Ele explicou a mudança na forma de ver as medidas de segurança com a Lei de 2001. “Há dois tipos de medida de segurança: o Hospital de Custódia e Tratamento Psiquiátrico, para práticas de crime punidas com reclusão, e o ambulatório, para crimes punidos com detenção. Ou seja, o que determina a medida era a natureza do crime. Na releitura da Lei da Reforma Psiquiátrica, a internação, em qualquer modalidade, só é indicada quando os recursos extra-hospitalares se mostrarem insuficientes. A finalidade permanente é a reinserção social do paciente e o que determina a medida não é a natureza do crime, mas a necessidade da pessoa”.

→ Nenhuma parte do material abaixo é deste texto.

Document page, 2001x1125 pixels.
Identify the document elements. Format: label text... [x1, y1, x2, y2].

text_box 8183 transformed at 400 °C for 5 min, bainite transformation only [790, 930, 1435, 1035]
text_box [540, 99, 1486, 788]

Nesse contexto, o PAILI foi criado para cuidar dos casos de medida de segurança, o que, segundo Caetano, foi facilitado por Goiás não possuir manicômios judiciários. “O PAILI faz a interface entre o Sistema de Justiça e a Rede de Saúde Mental, para onde os pacientes são encaminhados. Assim, o paciente não fica submetido ao juiz para sua medida terminar; as equipes de saúde têm plena autonomia. O PAILI é um projeto alternativo aos manicômios, que já não existiam e não podiam ser construídos devido à Lei 10.216. No Rio, vocês têm um desafio maior, que é o de acabar com os manicômios que já existem”.

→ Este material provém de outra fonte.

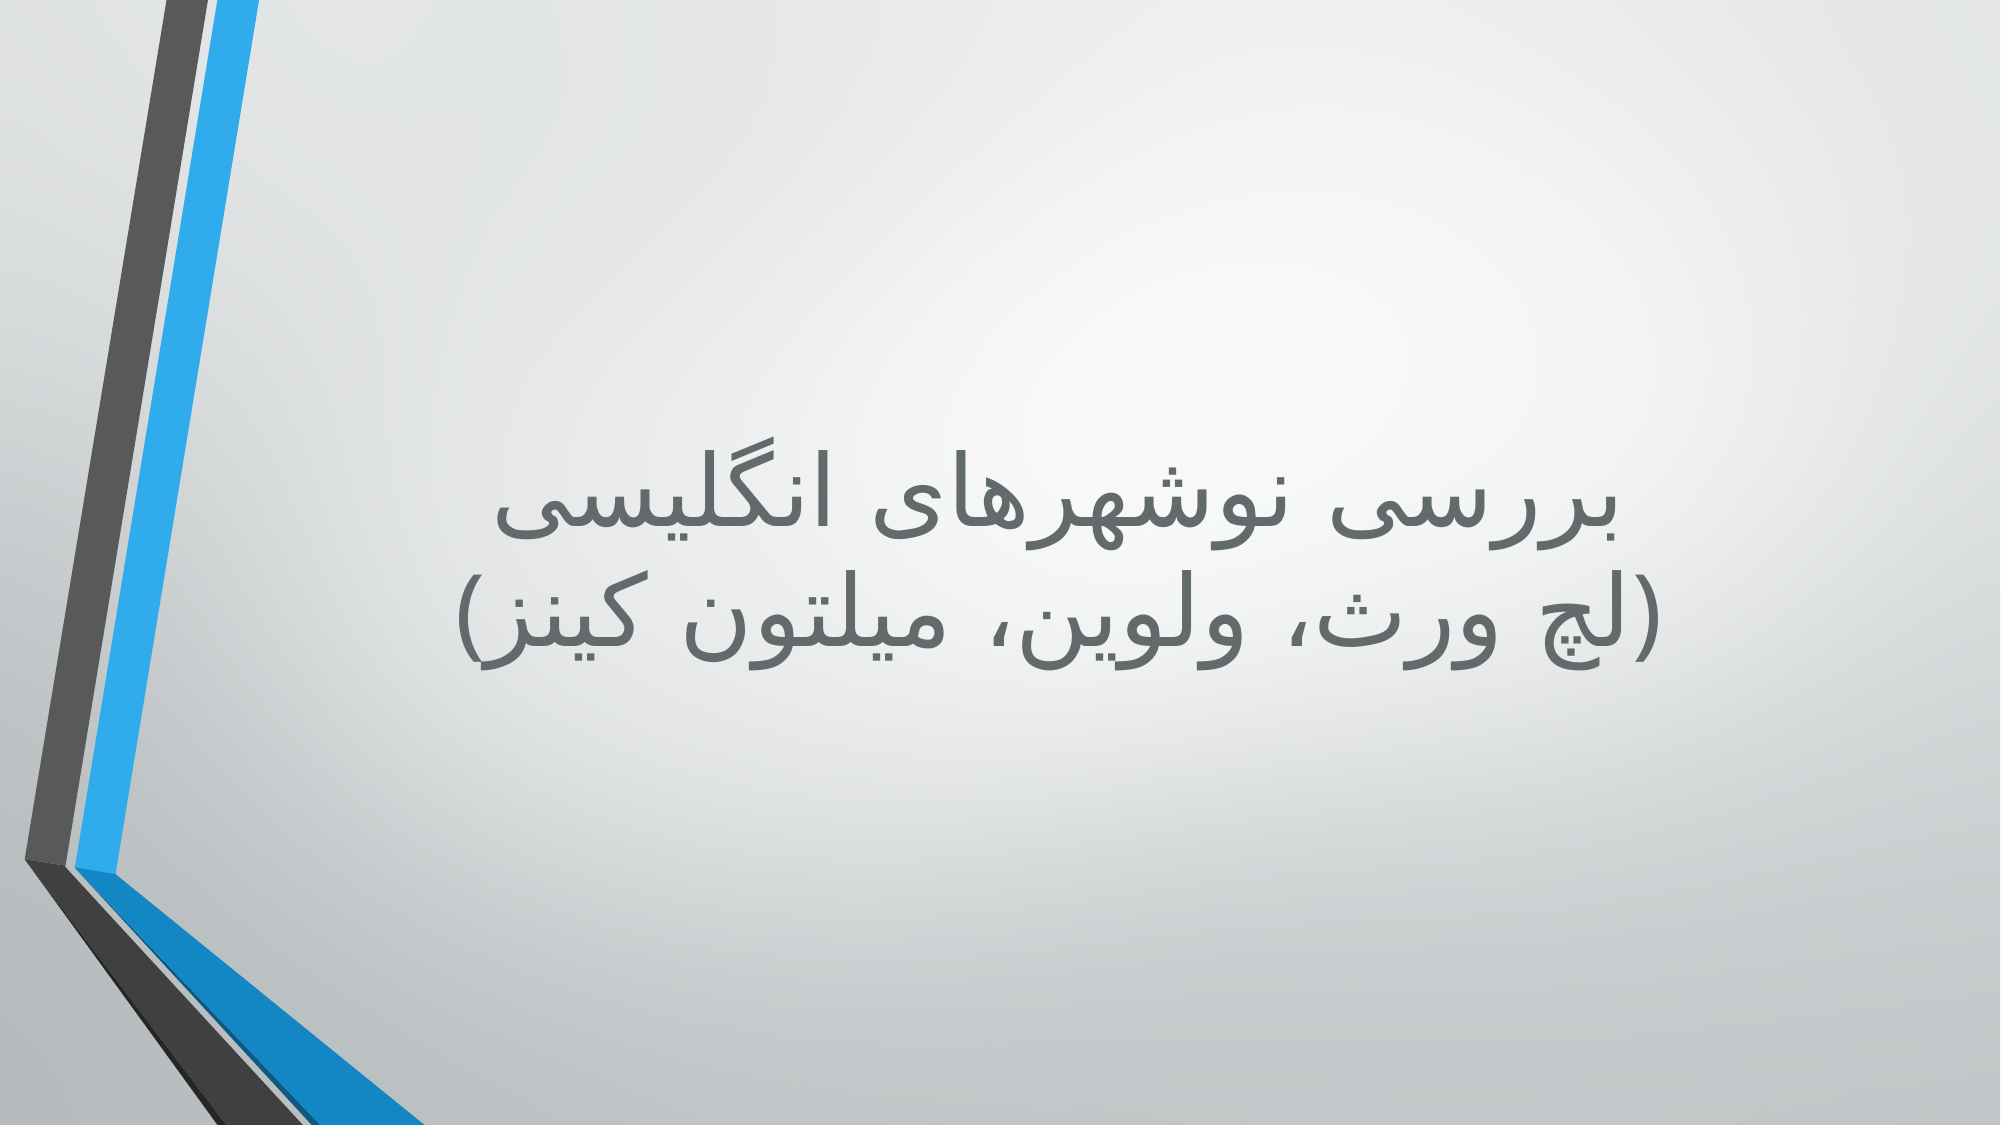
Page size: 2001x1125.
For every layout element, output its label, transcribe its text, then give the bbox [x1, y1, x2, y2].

text_box بررسی نوشهرهای انگلیسی (لچ ورث، ولوین، میلتون کینز) [239, 419, 1878, 674]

Encerrando o evento, foi aberto um debate entre os convidados e os participantes. Uma das questões surgidas foi o exame criminológico, que vai contra o Plano explicado por Martinho, já que é uma prática pericial. Também foram abordadas questões como a cultura da vingança presente no Brasil, que dificulta a Reforma, e a falta de estruturação da Rede de Saúde Mental em muitos municípios.